PROVIDED RECORDS:
- Opening Delimiter -
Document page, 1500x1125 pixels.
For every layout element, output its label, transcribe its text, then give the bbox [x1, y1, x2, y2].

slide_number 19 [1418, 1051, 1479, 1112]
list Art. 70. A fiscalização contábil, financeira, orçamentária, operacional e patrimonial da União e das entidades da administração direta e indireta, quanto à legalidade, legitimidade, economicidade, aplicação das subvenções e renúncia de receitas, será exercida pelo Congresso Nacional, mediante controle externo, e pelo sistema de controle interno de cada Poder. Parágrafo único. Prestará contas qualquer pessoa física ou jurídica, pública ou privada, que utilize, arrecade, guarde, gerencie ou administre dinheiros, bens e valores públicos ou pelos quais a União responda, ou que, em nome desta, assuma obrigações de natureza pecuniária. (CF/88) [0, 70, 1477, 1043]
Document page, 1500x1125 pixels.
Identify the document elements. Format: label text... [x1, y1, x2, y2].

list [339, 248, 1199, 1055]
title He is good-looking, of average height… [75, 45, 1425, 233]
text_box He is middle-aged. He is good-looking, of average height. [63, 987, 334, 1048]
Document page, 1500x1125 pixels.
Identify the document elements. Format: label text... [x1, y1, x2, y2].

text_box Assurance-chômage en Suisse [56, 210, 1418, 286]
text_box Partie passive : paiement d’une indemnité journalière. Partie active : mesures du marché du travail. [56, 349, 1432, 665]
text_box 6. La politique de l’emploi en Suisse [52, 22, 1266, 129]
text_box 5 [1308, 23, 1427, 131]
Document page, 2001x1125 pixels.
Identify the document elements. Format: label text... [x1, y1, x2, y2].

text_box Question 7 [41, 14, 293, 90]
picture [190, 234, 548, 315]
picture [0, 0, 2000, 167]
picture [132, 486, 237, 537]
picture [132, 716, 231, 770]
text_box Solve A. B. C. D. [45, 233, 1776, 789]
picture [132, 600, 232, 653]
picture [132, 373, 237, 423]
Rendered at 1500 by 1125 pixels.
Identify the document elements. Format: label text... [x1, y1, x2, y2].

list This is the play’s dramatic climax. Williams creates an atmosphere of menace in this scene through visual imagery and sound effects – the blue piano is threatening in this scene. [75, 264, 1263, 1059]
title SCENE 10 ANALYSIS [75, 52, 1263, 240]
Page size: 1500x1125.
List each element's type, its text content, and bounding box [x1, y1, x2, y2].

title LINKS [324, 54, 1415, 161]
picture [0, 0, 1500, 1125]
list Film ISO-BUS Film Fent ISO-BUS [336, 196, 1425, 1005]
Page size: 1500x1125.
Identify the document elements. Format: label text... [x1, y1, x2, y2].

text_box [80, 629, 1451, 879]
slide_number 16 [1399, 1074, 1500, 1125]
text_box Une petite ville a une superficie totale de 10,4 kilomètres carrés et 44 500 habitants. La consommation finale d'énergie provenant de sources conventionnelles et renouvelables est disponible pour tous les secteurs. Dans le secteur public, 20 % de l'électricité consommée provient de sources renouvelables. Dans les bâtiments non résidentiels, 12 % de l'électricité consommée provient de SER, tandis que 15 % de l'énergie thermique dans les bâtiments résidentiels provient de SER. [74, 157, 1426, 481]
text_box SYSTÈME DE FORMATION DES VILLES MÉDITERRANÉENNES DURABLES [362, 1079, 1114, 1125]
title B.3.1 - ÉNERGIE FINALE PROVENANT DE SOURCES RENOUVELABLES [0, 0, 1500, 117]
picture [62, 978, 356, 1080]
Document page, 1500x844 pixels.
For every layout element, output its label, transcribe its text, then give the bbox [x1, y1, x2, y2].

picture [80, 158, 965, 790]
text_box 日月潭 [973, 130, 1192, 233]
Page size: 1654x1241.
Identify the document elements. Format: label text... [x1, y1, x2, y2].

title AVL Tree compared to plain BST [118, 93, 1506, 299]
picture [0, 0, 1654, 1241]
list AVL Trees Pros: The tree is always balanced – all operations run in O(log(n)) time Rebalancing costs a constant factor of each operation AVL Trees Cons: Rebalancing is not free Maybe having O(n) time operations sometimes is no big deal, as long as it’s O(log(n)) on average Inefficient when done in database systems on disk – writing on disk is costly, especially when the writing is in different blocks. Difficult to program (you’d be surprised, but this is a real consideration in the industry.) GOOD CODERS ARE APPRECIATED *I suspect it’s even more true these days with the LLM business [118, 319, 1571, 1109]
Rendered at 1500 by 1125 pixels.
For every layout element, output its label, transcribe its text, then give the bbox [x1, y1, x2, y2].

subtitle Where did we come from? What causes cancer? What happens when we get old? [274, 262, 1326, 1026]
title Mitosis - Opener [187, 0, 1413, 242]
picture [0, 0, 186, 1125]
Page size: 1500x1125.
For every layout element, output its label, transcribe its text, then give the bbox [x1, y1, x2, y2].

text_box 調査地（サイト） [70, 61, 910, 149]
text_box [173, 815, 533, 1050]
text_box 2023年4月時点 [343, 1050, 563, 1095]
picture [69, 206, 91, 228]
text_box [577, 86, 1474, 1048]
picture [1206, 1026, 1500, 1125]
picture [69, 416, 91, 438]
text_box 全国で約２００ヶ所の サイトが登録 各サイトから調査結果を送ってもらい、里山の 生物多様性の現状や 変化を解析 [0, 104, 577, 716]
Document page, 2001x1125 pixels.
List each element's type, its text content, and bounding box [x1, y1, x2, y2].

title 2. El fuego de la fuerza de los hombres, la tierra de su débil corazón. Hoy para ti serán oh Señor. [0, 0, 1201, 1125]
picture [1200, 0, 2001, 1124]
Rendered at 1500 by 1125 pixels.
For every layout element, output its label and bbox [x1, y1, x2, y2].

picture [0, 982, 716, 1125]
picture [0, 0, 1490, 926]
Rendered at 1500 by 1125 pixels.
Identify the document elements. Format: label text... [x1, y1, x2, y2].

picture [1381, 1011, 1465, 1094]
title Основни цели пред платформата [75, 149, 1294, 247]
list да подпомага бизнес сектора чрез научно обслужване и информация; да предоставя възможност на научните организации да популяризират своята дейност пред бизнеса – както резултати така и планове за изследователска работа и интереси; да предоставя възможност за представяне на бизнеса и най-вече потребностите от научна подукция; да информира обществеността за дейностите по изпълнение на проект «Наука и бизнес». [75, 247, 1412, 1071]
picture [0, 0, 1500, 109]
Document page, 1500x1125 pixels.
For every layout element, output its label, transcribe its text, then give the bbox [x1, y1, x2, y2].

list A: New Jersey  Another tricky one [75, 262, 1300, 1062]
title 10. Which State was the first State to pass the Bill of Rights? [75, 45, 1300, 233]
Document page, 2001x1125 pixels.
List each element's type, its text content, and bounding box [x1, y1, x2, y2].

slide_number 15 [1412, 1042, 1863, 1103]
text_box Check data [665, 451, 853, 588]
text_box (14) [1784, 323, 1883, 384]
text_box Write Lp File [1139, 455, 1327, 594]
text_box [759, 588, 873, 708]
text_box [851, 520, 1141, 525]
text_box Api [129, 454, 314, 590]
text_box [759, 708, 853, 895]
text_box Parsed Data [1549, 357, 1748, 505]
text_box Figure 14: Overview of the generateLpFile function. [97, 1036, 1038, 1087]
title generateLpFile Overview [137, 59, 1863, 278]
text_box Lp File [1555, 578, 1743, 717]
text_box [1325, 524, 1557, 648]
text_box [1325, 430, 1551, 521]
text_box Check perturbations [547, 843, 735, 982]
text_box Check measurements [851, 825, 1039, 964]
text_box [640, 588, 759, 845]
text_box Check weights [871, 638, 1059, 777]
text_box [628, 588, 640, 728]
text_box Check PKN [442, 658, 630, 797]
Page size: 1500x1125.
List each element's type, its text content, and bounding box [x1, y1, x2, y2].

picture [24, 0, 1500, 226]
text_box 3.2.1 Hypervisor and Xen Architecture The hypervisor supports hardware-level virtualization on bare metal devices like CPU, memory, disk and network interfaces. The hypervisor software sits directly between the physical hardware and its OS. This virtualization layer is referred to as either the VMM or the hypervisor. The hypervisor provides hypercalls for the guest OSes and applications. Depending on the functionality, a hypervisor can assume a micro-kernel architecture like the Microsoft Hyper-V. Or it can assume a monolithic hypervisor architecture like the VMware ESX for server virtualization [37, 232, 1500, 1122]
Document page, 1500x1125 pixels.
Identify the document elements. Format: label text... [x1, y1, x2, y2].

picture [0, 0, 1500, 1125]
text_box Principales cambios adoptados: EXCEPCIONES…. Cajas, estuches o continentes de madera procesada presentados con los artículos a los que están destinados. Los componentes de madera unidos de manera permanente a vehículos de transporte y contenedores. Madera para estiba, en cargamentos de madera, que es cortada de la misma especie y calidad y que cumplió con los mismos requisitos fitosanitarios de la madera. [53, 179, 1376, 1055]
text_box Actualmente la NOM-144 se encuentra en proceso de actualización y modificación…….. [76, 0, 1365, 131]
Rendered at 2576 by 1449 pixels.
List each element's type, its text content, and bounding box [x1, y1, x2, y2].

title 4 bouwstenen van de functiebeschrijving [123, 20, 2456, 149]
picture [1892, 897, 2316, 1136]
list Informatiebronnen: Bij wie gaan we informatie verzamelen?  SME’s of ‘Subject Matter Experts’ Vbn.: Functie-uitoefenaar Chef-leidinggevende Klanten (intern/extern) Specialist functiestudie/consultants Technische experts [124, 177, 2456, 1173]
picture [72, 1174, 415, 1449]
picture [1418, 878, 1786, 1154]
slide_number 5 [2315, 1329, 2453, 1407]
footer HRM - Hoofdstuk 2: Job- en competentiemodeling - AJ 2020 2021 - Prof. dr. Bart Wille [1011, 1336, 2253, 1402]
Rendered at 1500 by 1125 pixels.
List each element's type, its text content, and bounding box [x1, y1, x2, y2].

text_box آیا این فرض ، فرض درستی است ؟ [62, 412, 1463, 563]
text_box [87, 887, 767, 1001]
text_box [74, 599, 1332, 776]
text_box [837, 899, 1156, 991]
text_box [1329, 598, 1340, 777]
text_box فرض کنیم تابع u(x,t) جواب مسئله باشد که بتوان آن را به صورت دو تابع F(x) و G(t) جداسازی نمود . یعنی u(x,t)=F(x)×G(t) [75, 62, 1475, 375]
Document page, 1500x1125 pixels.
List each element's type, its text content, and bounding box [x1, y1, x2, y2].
- Closing Delimiter -
INSTRUCTIONS TO FOLLOW:
Repeat exactly the lines above, starting with the line that contains "text_box [87, 887, 767, 1001]" and ending with the last line, both included, and nothing else.

RESPONSE:
text_box [87, 887, 767, 1001]
text_box [74, 599, 1332, 776]
text_box [837, 899, 1156, 991]
text_box [1329, 598, 1340, 777]
text_box فرض کنیم تابع u(x,t) جواب مسئله باشد که بتوان آن را به صورت دو تابع F(x) و G(t) جداسازی نمود . یعنی u(x,t)=F(x)×G(t) [75, 62, 1475, 375]
Document page, 1500x1125 pixels.
List each element's type, its text content, and bounding box [x1, y1, x2, y2].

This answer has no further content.